Redeeming features? Well, the signature tune, laden with smutty double entendres, was quite catchy, and was actually released as a single.

Heil Honey I'm Home – most tasteless sitcom of all time?

Heil Honey, I’m Home (1990). Really, what were they thinking of? A sitcom about Adolf Hitler and Eva Braun living next door to a Jewish family in 1930s Berlin is something which even Bernard Manning would have considered tasteless. But for reasons unexplained, satellite channel Galaxy thought it would be suitable for mainstream television, by claiming it was a parody of tacky American sitcoms from the 1950s. Yeah, right.

Incredibly, a full series was recorded, but was dropped after the pilot episode was panned.

Triangle – endlessly overcast skies sapped any last vestiges of glamour

Triangle (1981-83). The BBC pushed the boat out for this big-budget drama, literally. Set on a North Sea ferry, the show was meant to be Britain’s answer to the popular American series Loveboat, featuring exciting destinations and the romance of the open seas.

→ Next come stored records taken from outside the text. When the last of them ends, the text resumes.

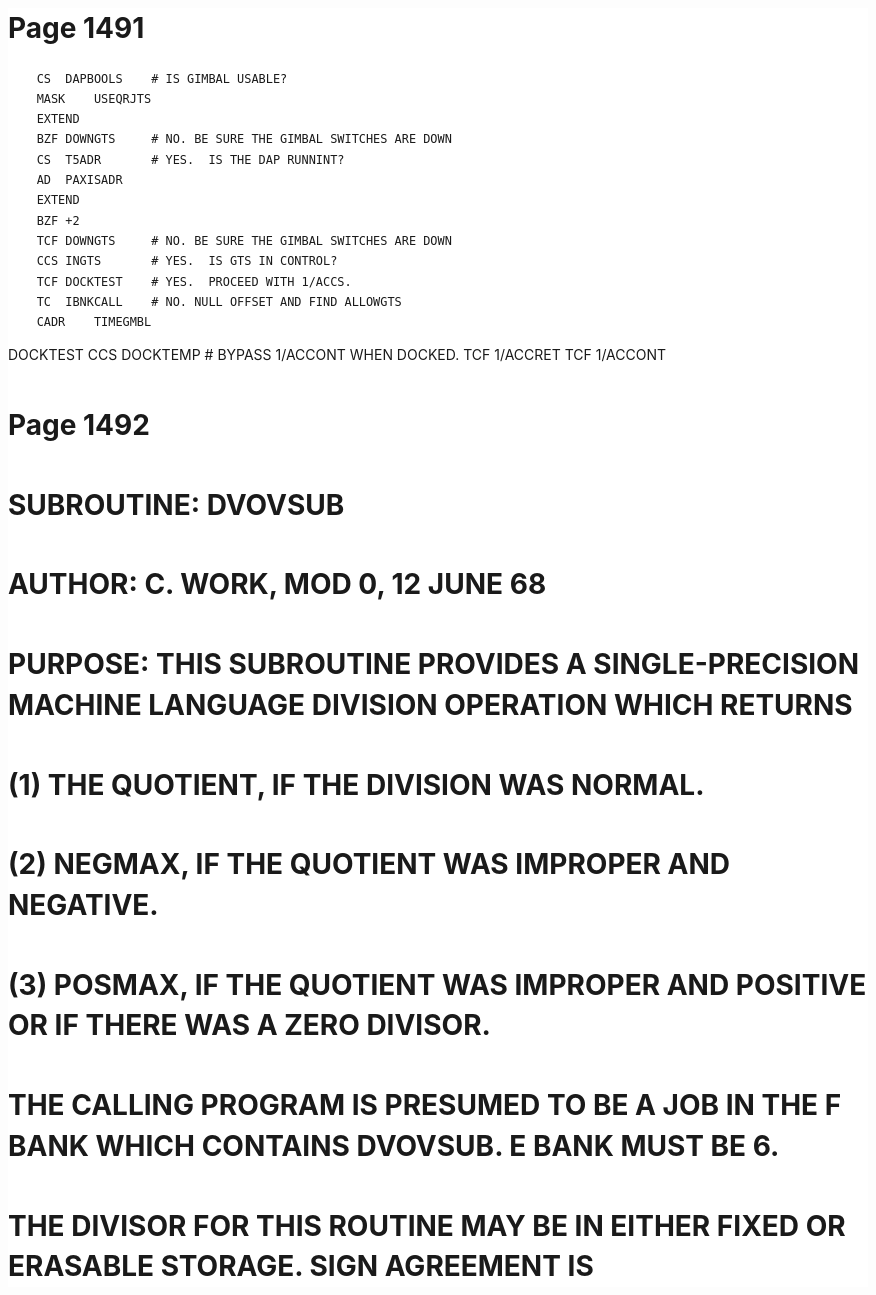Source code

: # Page 1491

    	CS	DAPBOOLS	# IS GIMBAL USABLE?
    	MASK	USEQRJTS
    	EXTEND
    	BZF	DOWNGTS		# NO. BE SURE THE GIMBAL SWITCHES ARE DOWN
    	CS	T5ADR		# YES.  IS THE DAP RUNNINT?
    	AD	PAXISADR
    	EXTEND
    	BZF	+2
    	TCF	DOWNGTS		# NO. BE SURE THE GIMBAL SWITCHES ARE DOWN
    	CCS	INGTS		# YES.  IS GTS IN CONTROL?
    	TCF	DOCKTEST	# YES.  PROCEED WITH 1/ACCS.
    	TC	IBNKCALL	# NO. NULL OFFSET AND FIND ALLOWGTS
    	CADR	TIMEGMBL

DOCKTEST CCS DOCKTEMP # BYPASS 1/ACCONT WHEN DOCKED.
TCF 1/ACCRET
TCF 1/ACCONT

# Page 1492

# SUBROUTINE: DVOVSUB

# AUTHOR: C. WORK, MOD 0, 12 JUNE 68

# PURPOSE: THIS SUBROUTINE PROVIDES A SINGLE-PRECISION MACHINE LANGUAGE DIVISION OPERATION WHICH RETURNS

# (1) THE QUOTIENT, IF THE DIVISION WAS NORMAL.

# (2) NEGMAX, IF THE QUOTIENT WAS IMPROPER AND NEGATIVE.

# (3) POSMAX, IF THE QUOTIENT WAS IMPROPER AND POSITIVE OR IF THERE WAS A ZERO DIVISOR.

# THE CALLING PROGRAM IS PRESUMED TO BE A JOB IN THE F BANK WHICH CONTAINS DVOVSUB. E BANK MUST BE 6.

# THE DIVISOR FOR THIS ROUTINE MAY BE IN EITHER FIXED OR ERASABLE STORAGE. SIGN AGREEMENT IS
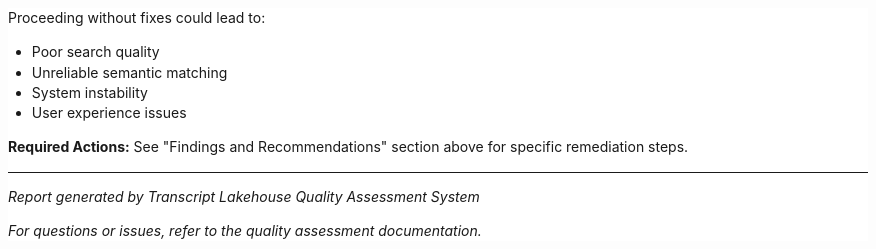 Proceeding without fixes could lead to:
- Poor search quality
- Unreliable semantic matching
- System instability
- User experience issues

**Required Actions:** See "Findings and Recommendations" section above for specific remediation steps.


---

*Report generated by Transcript Lakehouse Quality Assessment System*

*For questions or issues, refer to the quality assessment documentation.*
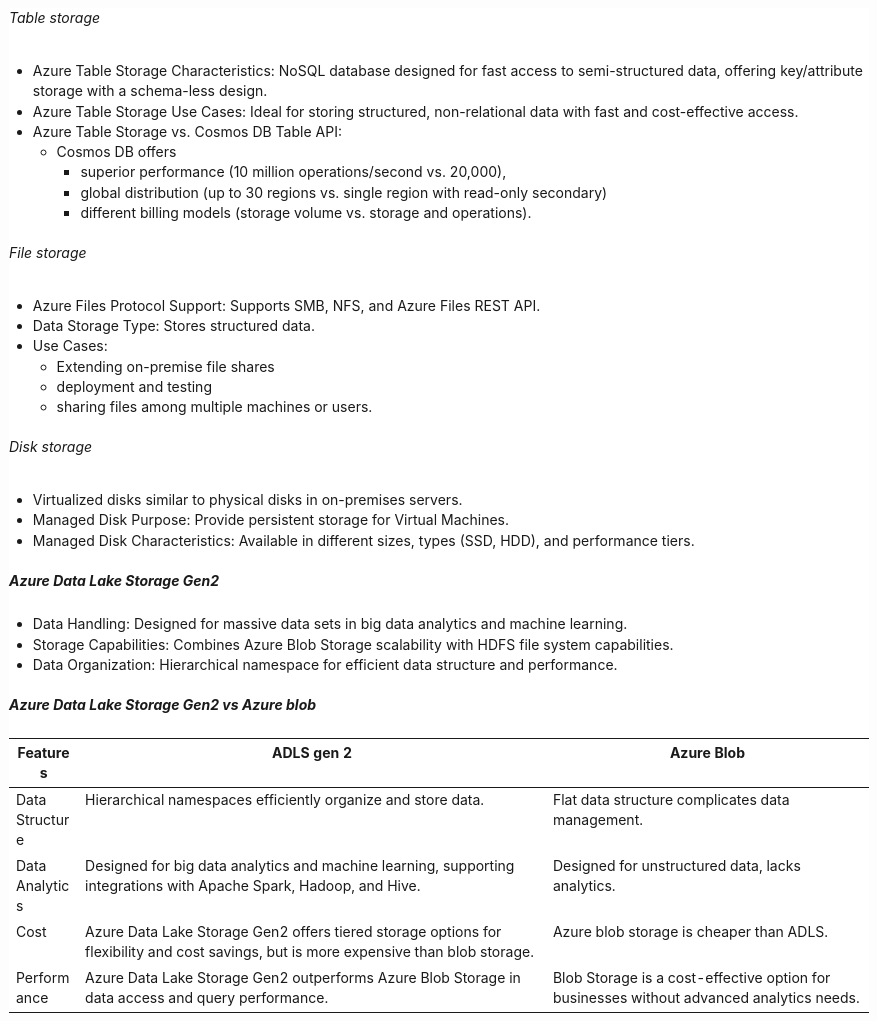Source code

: ###### Table storage
- Azure Table Storage Characteristics: NoSQL database designed for fast access to semi-structured data, offering key/attribute storage with a schema-less design.
- Azure Table Storage Use Cases: Ideal for storing structured, non-relational data with fast and cost-effective access.
- Azure Table Storage vs. Cosmos DB Table API: 
	- Cosmos DB offers
		- superior performance (10 million operations/second vs. 20,000), 
		- global distribution (up to 30 regions vs. single region with read-only secondary)
		- different billing models (storage volume vs. storage and operations).
###### File storage
- Azure Files Protocol Support: Supports SMB, NFS, and Azure Files REST API.
- Data Storage Type: Stores structured data.
- Use Cases: 
	- Extending on-premise file shares
	- deployment and testing
	- sharing files among multiple machines or users.
###### Disk storage
- Virtualized disks similar to physical disks in on-premises servers.
- Managed Disk Purpose: Provide persistent storage for Virtual Machines.
- Managed Disk Characteristics: Available in different sizes, types (SSD, HDD), and performance tiers.
##### Azure Data Lake Storage Gen2
- Data Handling: Designed for massive data sets in big data analytics and machine learning.
- Storage Capabilities: Combines Azure Blob Storage scalability with HDFS file system capabilities.
- Data Organization: Hierarchical namespace for efficient data structure and performance.
##### Azure Data Lake Storage Gen2 vs Azure blob

| Features       | ADLS gen 2          </font>                                                                                                           | Azure Blob                                                                               |
| -------------- | ------------------------------------------------------------------------------------------------------------------------------------- | ---------------------------------------------------------------------------------------- |
| Data Structure | Hierarchical namespaces efficiently organize and store data.                                                                          | Flat data structure complicates data management.                                         |
| Data Analytics | Designed for big data analytics and machine learning, supporting integrations with Apache Spark, Hadoop, and Hive.                    | Designed for unstructured data, lacks analytics.                                         |
| Cost           | Azure Data Lake Storage Gen2 offers tiered storage options for flexibility and cost savings, but is more expensive than blob storage. | Azure blob storage is cheaper than ADLS.                                                 |
| Performance    | Azure Data Lake Storage Gen2 outperforms Azure Blob Storage in data access and query performance.                                     | Blob Storage is a cost-effective option for businesses without advanced analytics needs. |







 


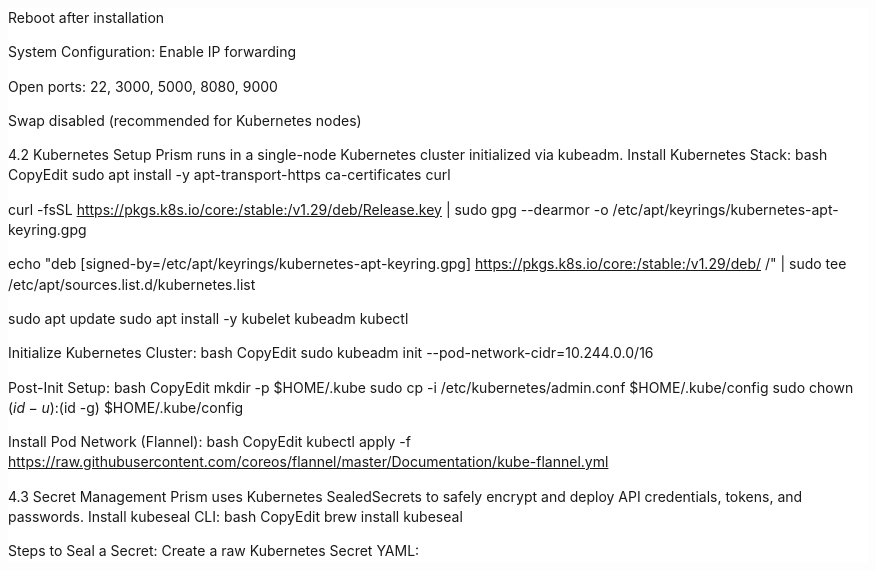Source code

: 
Reboot after installation


System Configuration:
Enable IP forwarding


Open ports: 22, 3000, 5000, 8080, 9000


Swap disabled (recommended for Kubernetes nodes)



4.2 Kubernetes Setup
Prism runs in a single-node Kubernetes cluster initialized via kubeadm.
Install Kubernetes Stack:
bash
CopyEdit
sudo apt install -y apt-transport-https ca-certificates curl

curl -fsSL https://pkgs.k8s.io/core:/stable:/v1.29/deb/Release.key | sudo gpg --dearmor -o /etc/apt/keyrings/kubernetes-apt-keyring.gpg

echo "deb [signed-by=/etc/apt/keyrings/kubernetes-apt-keyring.gpg] https://pkgs.k8s.io/core:/stable:/v1.29/deb/ /" | sudo tee /etc/apt/sources.list.d/kubernetes.list

sudo apt update
sudo apt install -y kubelet kubeadm kubectl

Initialize Kubernetes Cluster:
bash
CopyEdit
sudo kubeadm init --pod-network-cidr=10.244.0.0/16

Post-Init Setup:
bash
CopyEdit
mkdir -p $HOME/.kube
sudo cp -i /etc/kubernetes/admin.conf $HOME/.kube/config
sudo chown $(id -u):$(id -g) $HOME/.kube/config

Install Pod Network (Flannel):
bash
CopyEdit
kubectl apply -f https://raw.githubusercontent.com/coreos/flannel/master/Documentation/kube-flannel.yml


4.3 Secret Management
Prism uses Kubernetes SealedSecrets to safely encrypt and deploy API credentials, tokens, and passwords.
Install kubeseal CLI:
bash
CopyEdit
brew install kubeseal

Steps to Seal a Secret:
Create a raw Kubernetes Secret YAML:
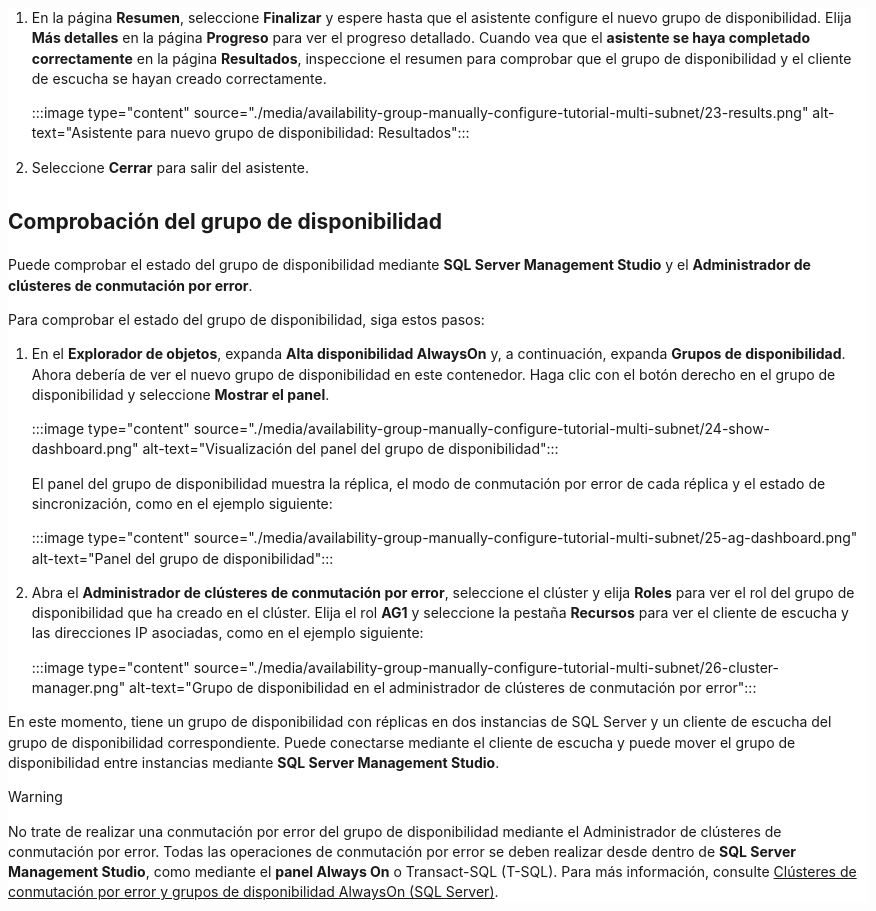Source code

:    
1. En la página **Resumen**, seleccione **Finalizar** y espere hasta que el asistente configure el nuevo grupo de disponibilidad. Elija **Más detalles** en la página **Progreso** para ver el progreso detallado. Cuando vea que el **asistente se haya completado correctamente** en la página **Resultados**, inspeccione el resumen para comprobar que el grupo de disponibilidad y el cliente de escucha se hayan creado correctamente. 

     :::image type="content" source="./media/availability-group-manually-configure-tutorial-multi-subnet/23-results.png" alt-text="Asistente para nuevo grupo de disponibilidad: Resultados":::

1. Seleccione **Cerrar** para salir del asistente.

## <a name="check-availability-group"></a>Comprobación del grupo de disponibilidad

Puede comprobar el estado del grupo de disponibilidad mediante **SQL Server Management Studio** y el **Administrador de clústeres de conmutación por error**.  

Para comprobar el estado del grupo de disponibilidad, siga estos pasos: 

1. En el **Explorador de objetos**, expanda **Alta disponibilidad AlwaysOn** y, a continuación, expanda **Grupos de disponibilidad**. Ahora debería de ver el nuevo grupo de disponibilidad en este contenedor. Haga clic con el botón derecho en el grupo de disponibilidad y seleccione **Mostrar el panel**.

   :::image type="content" source="./media/availability-group-manually-configure-tutorial-multi-subnet/24-show-dashboard.png" alt-text="Visualización del panel del grupo de disponibilidad":::

   El panel del grupo de disponibilidad muestra la réplica, el modo de conmutación por error de cada réplica y el estado de sincronización, como en el ejemplo siguiente: 

   :::image type="content" source="./media/availability-group-manually-configure-tutorial-multi-subnet/25-ag-dashboard.png" alt-text="Panel del grupo de disponibilidad":::


2. Abra el **Administrador de clústeres de conmutación por error**, seleccione el clúster y elija **Roles** para ver el rol del grupo de disponibilidad que ha creado en el clúster. Elija el rol **AG1** y seleccione la pestaña **Recursos** para ver el cliente de escucha y las direcciones IP asociadas, como en el ejemplo siguiente: 

   :::image type="content" source="./media/availability-group-manually-configure-tutorial-multi-subnet/26-cluster-manager.png" alt-text="Grupo de disponibilidad en el administrador de clústeres de conmutación por error":::

En este momento, tiene un grupo de disponibilidad con réplicas en dos instancias de SQL Server y un cliente de escucha del grupo de disponibilidad correspondiente. Puede conectarse mediante el cliente de escucha y puede mover el grupo de disponibilidad entre instancias mediante **SQL Server Management Studio**. 

> [!WARNING]
> No trate de realizar una conmutación por error del grupo de disponibilidad mediante el Administrador de clústeres de conmutación por error. Todas las operaciones de conmutación por error se deben realizar desde dentro de **SQL Server Management Studio**, como mediante el **panel Always On** o Transact-SQL (T-SQL). Para más información, consulte [Clústeres de conmutación por error y grupos de disponibilidad AlwaysOn (SQL Server)](/sql/database-engine/availability-groups/windows/failover-clustering-and-always-on-availability-groups-sql-server).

So what could go wrong? Well, the one thing no amount of money could change was the weather, typified by the opening scenes where a clearly freezing Kate O’Mara sunbathed topless on the deck. The endless grey skies sapped any last vestige of glamour from the scenery, and the new hi-tech cameras struggled with the contrast of light coming from windows.

Production crews, in between bouts of seasickness, did find a way around this – they filmed indoor scenes with the curtains closed. Which, of course, meant they might as well have been shot in the studio.

On the positive side, Triangle did pioneer filming techniques which later became the norm. And its lame scripts provided Terry Wogan with plenty of material for his radio show.

Come Back Mrs Noah introduced us to Mollie Sugden in space

Come Back, Mrs Noah (1977-78): The 1970s produced some fantastic sitcoms, including Are You Being Served?, written by Jeremy Lloyd and David Croft, and starring Mollie Sugden. Let’s just say the trio’s next project was not quite so successful.

Set in the year 2050, Sugden starred as Gertrude Noah, a housewife who unwittingly becomes an astronaut after winning a cookery competition. The prize is a tour of a space station, and during the visit Mrs Noah is accidentally blasted into space. And it looked as though the costume department extended to an old colander for Mrs Noah’s head.

Inexperienced actors didn't help Eldorado

Eldorado (1992-93): Back in the early 1990s, Terry Wogan was the king of the TV chat show, his thrice weekly programme regularly coming close to the top of the viewing figure charts. So what did the BBC do? Replace it with a £10 million soap opera which trailed Antiques Roadshow in the ratings.